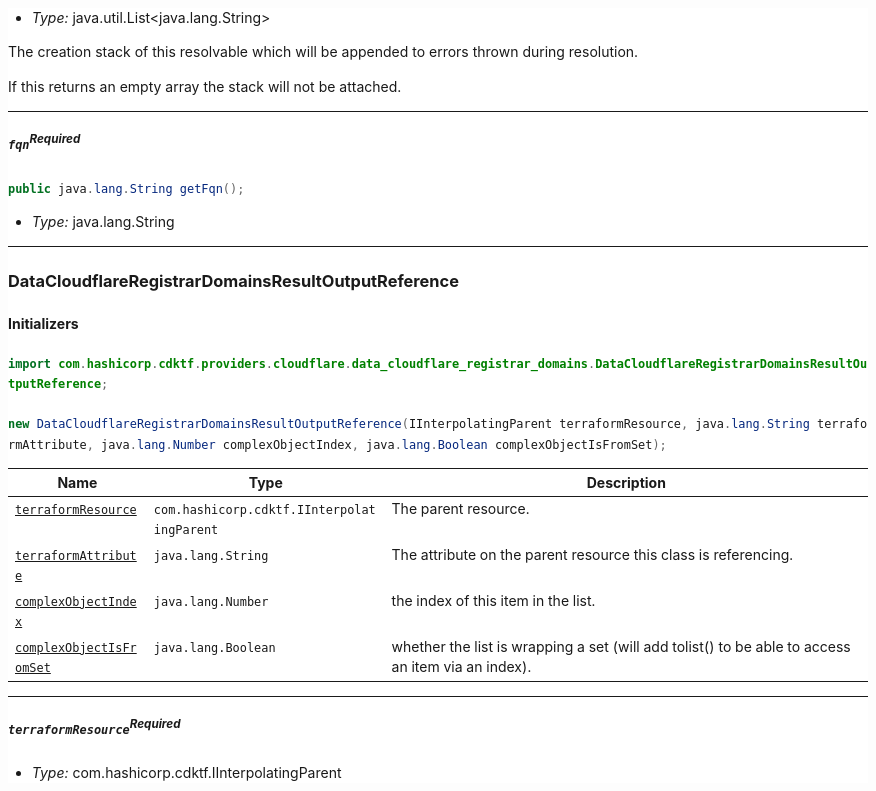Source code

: - *Type:* java.util.List<java.lang.String>

The creation stack of this resolvable which will be appended to errors thrown during resolution.

If this returns an empty array the stack will not be attached.

---

##### `fqn`<sup>Required</sup> <a name="fqn" id="@cdktf/provider-cloudflare.dataCloudflareRegistrarDomains.DataCloudflareRegistrarDomainsResultList.property.fqn"></a>

```java
public java.lang.String getFqn();
```

- *Type:* java.lang.String

---


### DataCloudflareRegistrarDomainsResultOutputReference <a name="DataCloudflareRegistrarDomainsResultOutputReference" id="@cdktf/provider-cloudflare.dataCloudflareRegistrarDomains.DataCloudflareRegistrarDomainsResultOutputReference"></a>

#### Initializers <a name="Initializers" id="@cdktf/provider-cloudflare.dataCloudflareRegistrarDomains.DataCloudflareRegistrarDomainsResultOutputReference.Initializer"></a>

```java
import com.hashicorp.cdktf.providers.cloudflare.data_cloudflare_registrar_domains.DataCloudflareRegistrarDomainsResultOutputReference;

new DataCloudflareRegistrarDomainsResultOutputReference(IInterpolatingParent terraformResource, java.lang.String terraformAttribute, java.lang.Number complexObjectIndex, java.lang.Boolean complexObjectIsFromSet);
```

| **Name** | **Type** | **Description** |
| --- | --- | --- |
| <code><a href="#@cdktf/provider-cloudflare.dataCloudflareRegistrarDomains.DataCloudflareRegistrarDomainsResultOutputReference.Initializer.parameter.terraformResource">terraformResource</a></code> | <code>com.hashicorp.cdktf.IInterpolatingParent</code> | The parent resource. |
| <code><a href="#@cdktf/provider-cloudflare.dataCloudflareRegistrarDomains.DataCloudflareRegistrarDomainsResultOutputReference.Initializer.parameter.terraformAttribute">terraformAttribute</a></code> | <code>java.lang.String</code> | The attribute on the parent resource this class is referencing. |
| <code><a href="#@cdktf/provider-cloudflare.dataCloudflareRegistrarDomains.DataCloudflareRegistrarDomainsResultOutputReference.Initializer.parameter.complexObjectIndex">complexObjectIndex</a></code> | <code>java.lang.Number</code> | the index of this item in the list. |
| <code><a href="#@cdktf/provider-cloudflare.dataCloudflareRegistrarDomains.DataCloudflareRegistrarDomainsResultOutputReference.Initializer.parameter.complexObjectIsFromSet">complexObjectIsFromSet</a></code> | <code>java.lang.Boolean</code> | whether the list is wrapping a set (will add tolist() to be able to access an item via an index). |

---

##### `terraformResource`<sup>Required</sup> <a name="terraformResource" id="@cdktf/provider-cloudflare.dataCloudflareRegistrarDomains.DataCloudflareRegistrarDomainsResultOutputReference.Initializer.parameter.terraformResource"></a>

- *Type:* com.hashicorp.cdktf.IInterpolatingParent
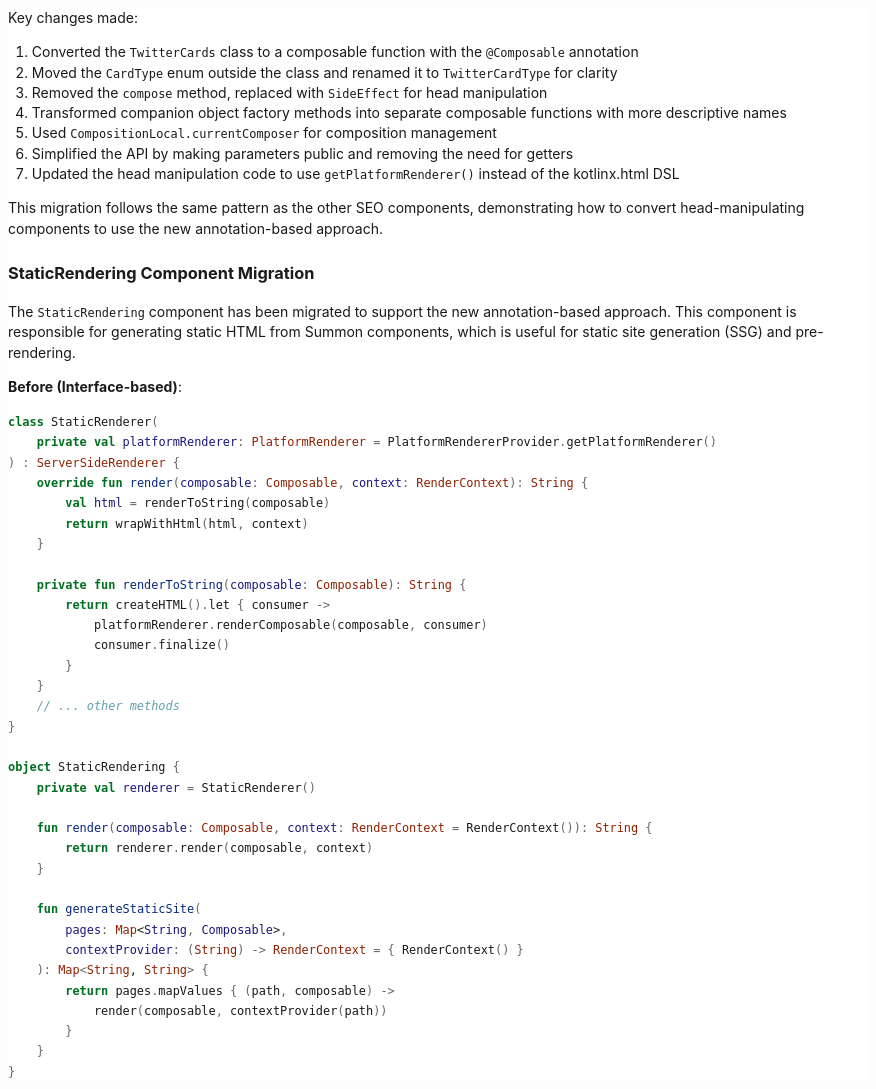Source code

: Key changes made:
1. Converted the `TwitterCards` class to a composable function with the `@Composable` annotation
2. Moved the `CardType` enum outside the class and renamed it to `TwitterCardType` for clarity
3. Removed the `compose` method, replaced with `SideEffect` for head manipulation
4. Transformed companion object factory methods into separate composable functions with more descriptive names
5. Used `CompositionLocal.currentComposer` for composition management
6. Simplified the API by making parameters public and removing the need for getters
7. Updated the head manipulation code to use `getPlatformRenderer()` instead of the kotlinx.html DSL

This migration follows the same pattern as the other SEO components, demonstrating how to convert head-manipulating components to use the new annotation-based approach.

### StaticRendering Component Migration

The `StaticRendering` component has been migrated to support the new annotation-based approach. This component is responsible for generating static HTML from Summon components, which is useful for static site generation (SSG) and pre-rendering.

**Before (Interface-based)**:
```kotlin
class StaticRenderer(
    private val platformRenderer: PlatformRenderer = PlatformRendererProvider.getPlatformRenderer()
) : ServerSideRenderer {
    override fun render(composable: Composable, context: RenderContext): String {
        val html = renderToString(composable)
        return wrapWithHtml(html, context)
    }

    private fun renderToString(composable: Composable): String {
        return createHTML().let { consumer ->
            platformRenderer.renderComposable(composable, consumer)
            consumer.finalize()
        }
    }
    // ... other methods
}

object StaticRendering {
    private val renderer = StaticRenderer()

    fun render(composable: Composable, context: RenderContext = RenderContext()): String {
        return renderer.render(composable, context)
    }

    fun generateStaticSite(
        pages: Map<String, Composable>,
        contextProvider: (String) -> RenderContext = { RenderContext() }
    ): Map<String, String> {
        return pages.mapValues { (path, composable) ->
            render(composable, contextProvider(path))
        }
    }
}
```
##############################
WHAT TO PRODUCE »
Reproduce verbatim the opening line of the material and every line after it, up to and including the line with "the list. |", but no pictures.

ANSWER SECTION »
Source code

: - *Type:* java.util.List<java.lang.String>

The creation stack of this resolvable which will be appended to errors thrown during resolution.

If this returns an empty array the stack will not be attached.

---

##### `fqn`<sup>Required</sup> <a name="fqn" id="@cdktf/provider-cloudflare.dataCloudflareRegistrarDomains.DataCloudflareRegistrarDomainsResultList.property.fqn"></a>

```java
public java.lang.String getFqn();
```

- *Type:* java.lang.String

---


### DataCloudflareRegistrarDomainsResultOutputReference <a name="DataCloudflareRegistrarDomainsResultOutputReference" id="@cdktf/provider-cloudflare.dataCloudflareRegistrarDomains.DataCloudflareRegistrarDomainsResultOutputReference"></a>

#### Initializers <a name="Initializers" id="@cdktf/provider-cloudflare.dataCloudflareRegistrarDomains.DataCloudflareRegistrarDomainsResultOutputReference.Initializer"></a>

```java
import com.hashicorp.cdktf.providers.cloudflare.data_cloudflare_registrar_domains.DataCloudflareRegistrarDomainsResultOutputReference;

new DataCloudflareRegistrarDomainsResultOutputReference(IInterpolatingParent terraformResource, java.lang.String terraformAttribute, java.lang.Number complexObjectIndex, java.lang.Boolean complexObjectIsFromSet);
```

| **Name** | **Type** | **Description** |
| --- | --- | --- |
| <code><a href="#@cdktf/provider-cloudflare.dataCloudflareRegistrarDomains.DataCloudflareRegistrarDomainsResultOutputReference.Initializer.parameter.terraformResource">terraformResource</a></code> | <code>com.hashicorp.cdktf.IInterpolatingParent</code> | The parent resource. |
| <code><a href="#@cdktf/provider-cloudflare.dataCloudflareRegistrarDomains.DataCloudflareRegistrarDomainsResultOutputReference.Initializer.parameter.terraformAttribute">terraformAttribute</a></code> | <code>java.lang.String</code> | The attribute on the parent resource this class is referencing. |
| <code><a href="#@cdktf/provider-cloudflare.dataCloudflareRegistrarDomains.DataCloudflareRegistrarDomainsResultOutputReference.Initializer.parameter.complexObjectIndex">complexObjectIndex</a></code> | <code>java.lang.Number</code> | the index of this item in the list. |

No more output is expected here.